I am familiar with the argument that the passages against homosexuality have been misinterpreted or mistranslated, but it’s interesting that the proponents of this view don’t have any trouble accepting “thou shalt not kill” and “thou shalt not steal.” Only the passages that they don’t like. Which is why I think we should keep in mind the insight of Paul Mooris who wrote in Shadow of Sodom, “But if I were a Christian homosexual, I think this one question would disturb me most: am I trying to interpret Scripture in the light of my proclivity, or should I interpret my proclivity in the light of Scripture?”

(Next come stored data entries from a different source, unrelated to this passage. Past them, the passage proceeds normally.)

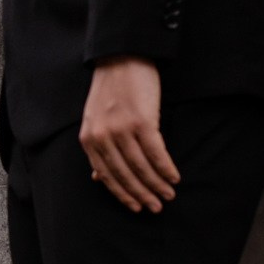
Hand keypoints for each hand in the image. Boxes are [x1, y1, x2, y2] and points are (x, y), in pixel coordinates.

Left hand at [79, 59, 179, 213]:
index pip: (106, 176)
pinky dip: (166, 168)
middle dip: (142, 194)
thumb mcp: (95, 119)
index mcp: (89, 139)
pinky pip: (156, 153)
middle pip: (124, 175)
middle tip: (157, 207)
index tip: (136, 207)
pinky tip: (174, 177)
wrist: (121, 56)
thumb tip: (97, 178)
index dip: (123, 194)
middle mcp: (102, 136)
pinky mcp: (142, 120)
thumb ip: (98, 148)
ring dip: (157, 184)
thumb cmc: (111, 89)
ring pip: (141, 167)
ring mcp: (121, 129)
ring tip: (169, 195)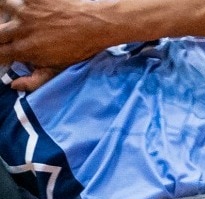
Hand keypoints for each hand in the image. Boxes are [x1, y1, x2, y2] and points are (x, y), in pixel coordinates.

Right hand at [0, 0, 120, 69]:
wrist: (96, 25)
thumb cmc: (79, 49)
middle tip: (6, 39)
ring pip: (1, 7)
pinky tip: (23, 6)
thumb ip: (35, 80)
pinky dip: (19, 2)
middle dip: (0, 38)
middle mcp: (20, 29)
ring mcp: (25, 11)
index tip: (4, 54)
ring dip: (3, 13)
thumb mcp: (58, 69)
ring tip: (11, 18)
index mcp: (24, 49)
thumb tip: (15, 85)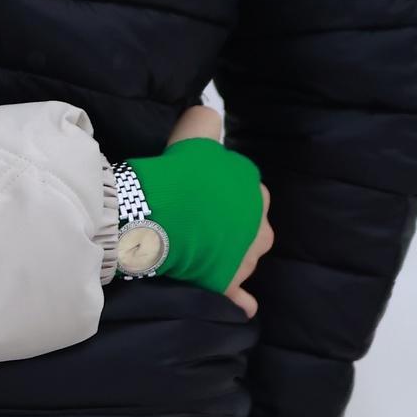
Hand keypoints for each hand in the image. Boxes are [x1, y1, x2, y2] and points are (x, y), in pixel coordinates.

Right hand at [164, 104, 273, 315]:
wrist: (156, 217)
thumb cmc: (177, 175)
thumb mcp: (193, 133)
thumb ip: (205, 122)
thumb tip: (209, 115)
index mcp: (255, 193)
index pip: (245, 188)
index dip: (219, 187)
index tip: (197, 187)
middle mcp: (260, 228)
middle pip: (248, 225)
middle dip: (230, 223)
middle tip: (197, 218)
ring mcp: (246, 260)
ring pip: (242, 257)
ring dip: (229, 254)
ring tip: (199, 249)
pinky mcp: (228, 285)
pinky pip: (241, 297)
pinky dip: (240, 299)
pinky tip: (238, 300)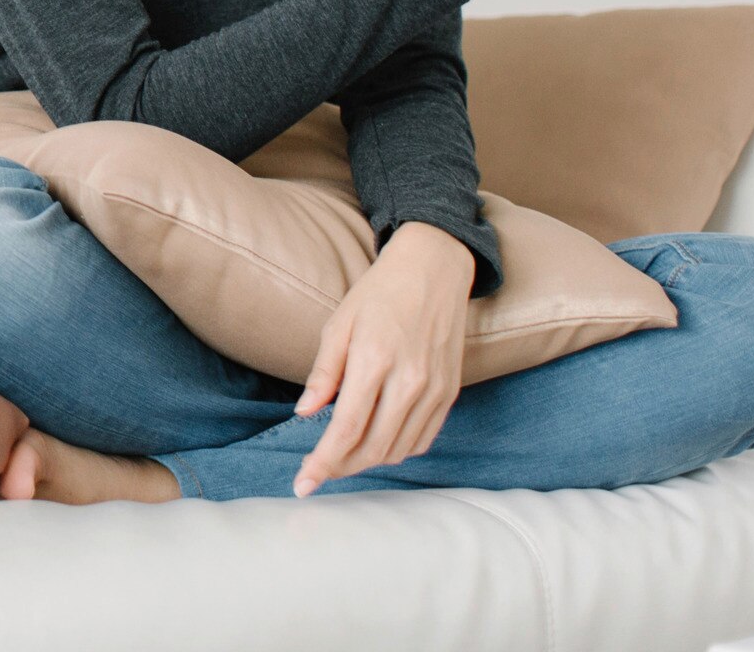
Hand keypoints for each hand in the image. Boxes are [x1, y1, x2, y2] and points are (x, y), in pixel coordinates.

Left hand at [292, 221, 472, 496]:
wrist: (434, 269)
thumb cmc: (379, 293)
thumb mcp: (339, 323)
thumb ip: (324, 372)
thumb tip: (304, 413)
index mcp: (375, 361)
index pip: (345, 429)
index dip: (322, 462)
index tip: (303, 484)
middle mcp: (410, 381)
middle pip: (373, 447)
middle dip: (341, 467)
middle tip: (318, 473)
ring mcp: (435, 389)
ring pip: (399, 449)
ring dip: (368, 462)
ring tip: (342, 459)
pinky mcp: (450, 392)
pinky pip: (423, 438)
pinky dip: (398, 450)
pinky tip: (377, 444)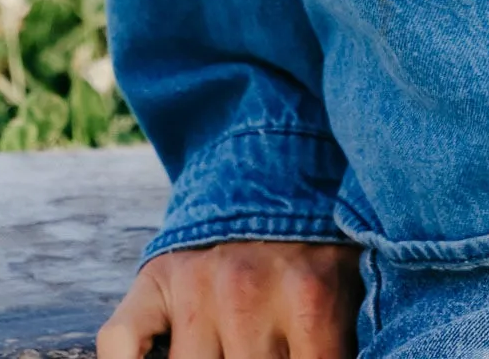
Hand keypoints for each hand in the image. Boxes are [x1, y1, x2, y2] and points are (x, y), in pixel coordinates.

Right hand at [97, 238, 359, 358]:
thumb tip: (369, 352)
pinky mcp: (155, 281)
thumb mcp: (353, 275)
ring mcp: (195, 290)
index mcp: (311, 296)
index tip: (305, 357)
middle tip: (268, 348)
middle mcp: (248, 294)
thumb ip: (345, 331)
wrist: (271, 150)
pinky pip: (120, 345)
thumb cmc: (321, 232)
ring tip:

That considering possibly ten percent of the population of the world is homosexual and probably more due to society’s prejudices.

Population statistics are revealing that it’s more like 2-3 percent. Alfred Kinsey’s statistics are not reliable, but the 10% statistic has been repeated so often people believe it’s true. I would also suggest that someone’s self-identification as homosexual is not dependent on society’s prejudices. No one CHOOSES to be homosexual; erotic same-sex attraction is something they discover.

I’m glad you wrote, ______. I hope this gives you some food for thought. You might not be familiar with the fact that homosexuality is a condition that can be changed. Thousands of people are now former homosexuals. For a difference perspective, may I suggest you read my article “Can Homosexuals Change?

The Lord Jesus loves you very much, and He accepts you just as you are. But He loves us too much to leave us there. He loves to change us into who He created us to be.